Thursday, 8 October 2009

Changing times

Back to everyone's favourite news[trigger warning, picture of c**e]paper; to be fair it is a good paper, in terms of product. Unfortunately its endless attempts to strike fear into it's audience by some new revelation of an on coming Armageddon, is grating.

The article in question is another gaining ground to ecksplane fatness.

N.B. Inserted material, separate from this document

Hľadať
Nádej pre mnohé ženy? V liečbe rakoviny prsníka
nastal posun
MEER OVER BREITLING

Addiction. I know, I know; we are addicted to food. But  wait,  this is not about the necessity of it for our existence. It's about food manufacturers making it so tasty, using artificial chemicals, that;


))))))))we can't resist(((((((( 


According to David Kessler, who used to be the commissioner of the U.S. Food and Drug Administration;
it all comes down to the bliss point. ‘The right combination of tastes triggers a greater number of neurons, getting them to fire more,’

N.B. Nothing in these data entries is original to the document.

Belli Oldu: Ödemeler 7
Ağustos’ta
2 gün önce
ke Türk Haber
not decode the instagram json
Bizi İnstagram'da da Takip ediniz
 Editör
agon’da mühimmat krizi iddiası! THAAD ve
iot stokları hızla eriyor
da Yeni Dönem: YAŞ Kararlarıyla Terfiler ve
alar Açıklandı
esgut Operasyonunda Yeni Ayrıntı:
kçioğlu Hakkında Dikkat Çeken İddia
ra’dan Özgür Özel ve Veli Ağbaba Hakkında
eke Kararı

To be fair he says the blame game needs to end. Though I think he could have framed it around how a changing food environment requires different skills to negotiate our lucky world of plenty. Rather than behaving as if our will is being overthrown by chemical wizardry in the food lab-they wish. I find this the credulity of paranoia.

In the days of lack, we could feed by the clock and other outer dictates, now, we need to be more in touch with our own inner rhythms and hunger. 

Taking a more inner directed route. In the past of just enough or lack, those skills were cultivated by that, rather than us. Pleasure came from having something at all, when there's more choice, we can adjust from that scarcity mentality.

The usual pernicious classism rears it head, if you're poor your diet is liable to be worse, in what sense? Less money to shop for expensive snacks/short cuts made with better ingredients? As usual putting it on food depoliticises the conditions of poorer people, ignoring the fact that conditions overall often mitigate against health to a greater degree than others. The focus on food in this way, becomes churlish after a while.

There's a certain lack of proportion when he mentioned seeing fat people whilst visiting HIV clinics in South Africa. A fast food outlet has opened and the cheapest deals in the supermarkets, feature calorie dense foods. So people can afford to consume adequate calories.

I mean, he can't think poor people being fat is somehow worse than than HIV. As if its the poor of the developing world's duty to be slim.

Now with more, or at least choices and some room for manoeuvre, our pleasure will come more from matching our needs and wants better, to what we have access to. Nurturing our instincts and appetites well can be of the greatest joys of living, a spiritual thing even. But that it should involve trust, positive and holistic focus, not fear or neurosis, form a place of love not hate.